It has been sometime since I have set foot in a lab, but the thought of seeing outliers in my data still sends a shiver down my spine – don’t you just internally (or externally) groan when you see them in your assay results? Do you mask them and pretend they are not there, or do you remove them from your analysis altogether, oftentimes based on just a hunch or visual observation? After all, outliers are clearly identifiable most of the time, and generally speaking, you know what your data should and should not look like… right? To help shed some light on this issue that keeps us all up at night, I asked one of the team to provide some answers (thanks Francis). In this blog we will discuss the impact that outliers can have on your assay as well as best practices for handling them.
Outliers are a common occurrence in bioassays but how they are dealt with can be a contentious issue. Many scientists Quantics speak to believe they should be able to simply remove a data point from their analysis if they consider it to be an outlier. However, from a regulatory point of view this is unacceptable, unless it is recorded and removed before any analysis has been carried out.
So first of all, what is an outlier? According to the USP, an outlier is data “that appears not to belong among the other data present”. An example is shown in the figure below – it is clear that most of the data (the green points) are clustered tightly together and follow a linear dose-response relationship, but there is one point (coloured red) that clearly “appears not to belong”.
Of course, there will always be some points that are further away from the mean than the others. Even so, they are not outliers unless they are very far away from the rest of the data – just being a little bit further is not enough.
Problems Caused by Outliers
It is clear that having numerous outliers in the data, say one in every dose group, is undesirable. However, what is not so obvious is that even one outlier can potentially cause problems. For example, looking at the figure above – at first glance everything looks pretty clear (even if the points had not been colour-coded), there is a linear dose-response relationship which runs through all of the points except the outlier… and then there is the outlier doing its own thing.

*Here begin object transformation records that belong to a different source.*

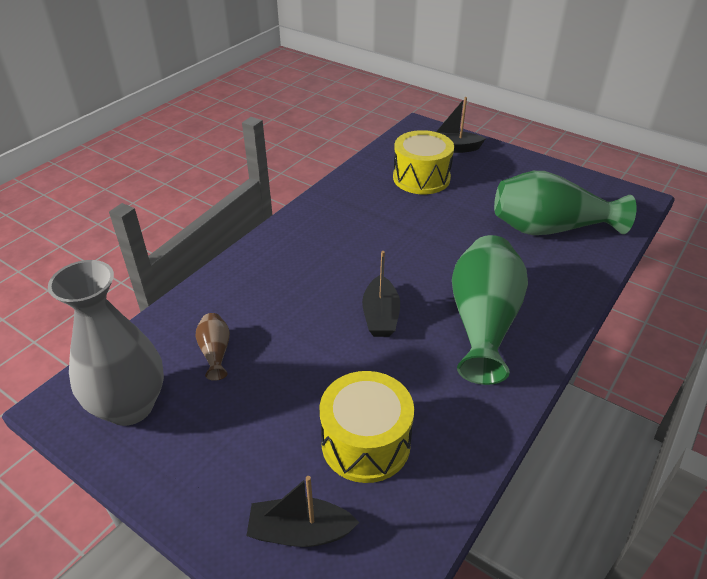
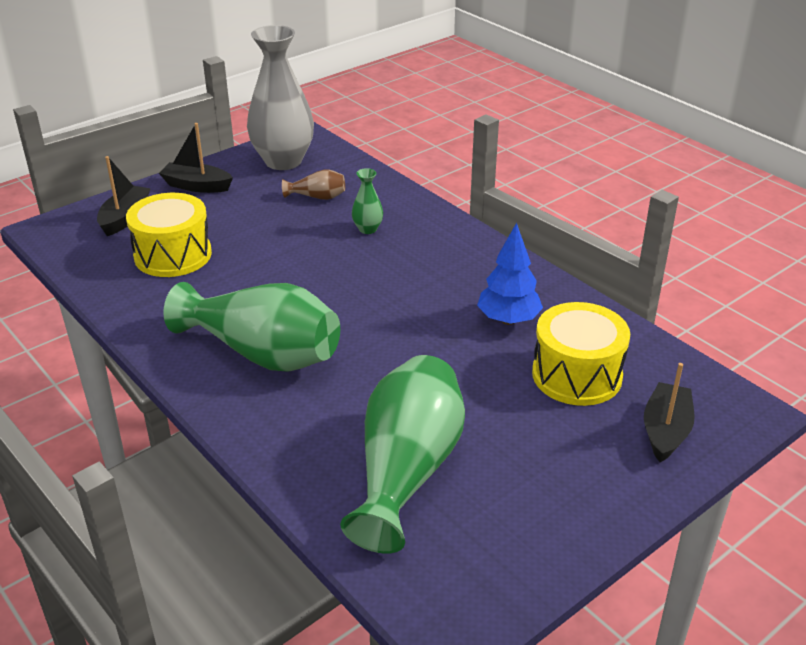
camera: 105 degrees right, 5 degrees down
(272, 302) = (367, 229): none -> green vase
(376, 209) = (508, 320): none -> blue tree
(380, 316) = (312, 288): black boat -> black boat (197, 186)

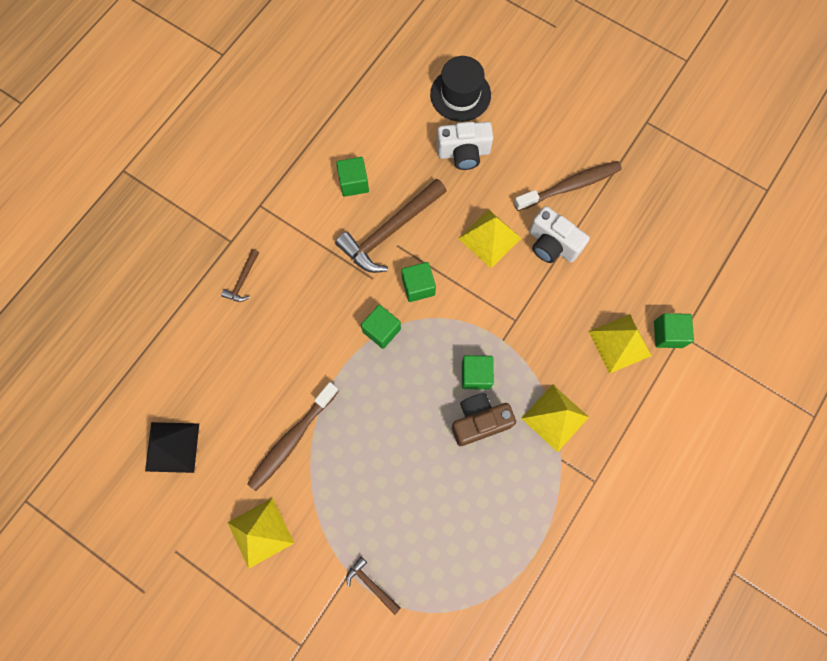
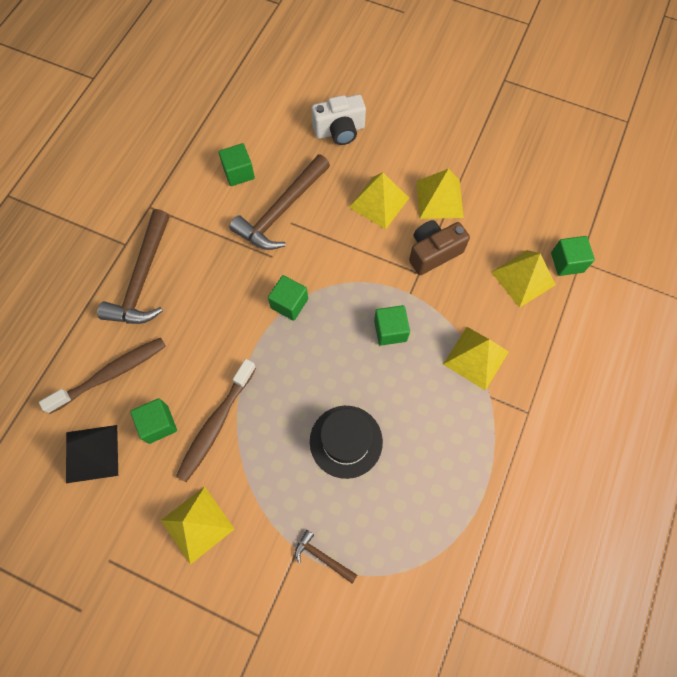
camera: 10 degrees left, 5 degrees down
(243, 280) = (142, 279): brown hammer -> brown hammer, size x2.19
(418, 286) = (318, 257): green cube -> green cube (158, 424)
(460, 94) = (327, 81): black hat -> black hat (346, 441)
(479, 421) = (402, 374): brown camera -> brown camera (433, 253)
(552, 244) = (439, 199): white camera -> yellow pyramid
(570, 186) = (446, 145): brown toothbrush -> brown toothbrush (111, 374)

The implications of this one outlier on the overall model are seen when you try to fit a model to the data – the best fit will try to compromise. It will run close to the majority of the data, but it will also try to take into account the outlier, so the result is it ends up landing somewhere in between. This is shown in the figure below, where the best fit including all the data is the red line. It passes above most of the data at the low doses because of the high outlier at the bottom dose. For comparison, removing the outlier entirely and fitting the remaining data gives the green line.
There is clearly quite a large difference between the fits – in particular, the red line has a smaller slope than the green line. In a bioassay, this could mean that the assay fails system suitability criteria, or if it passes, the relative potency estimate could be inaccurate.
Given the problems outliers cause, the simplest solution appears to be just remove them. However, this is not as simple as it sounds, as it is not always obvious from the data what an outlier is and what it is not. In the figures above, the point at the lowest dose with a very high response (around 7) is clearly an outlier. If the response was much lower (e.g. 3), it would be typical for its dose group and clearly not an outlier. But in-between there are a range of values around 4 or 5 where it might not be as clear whether this is an outlier or just a slightly high response.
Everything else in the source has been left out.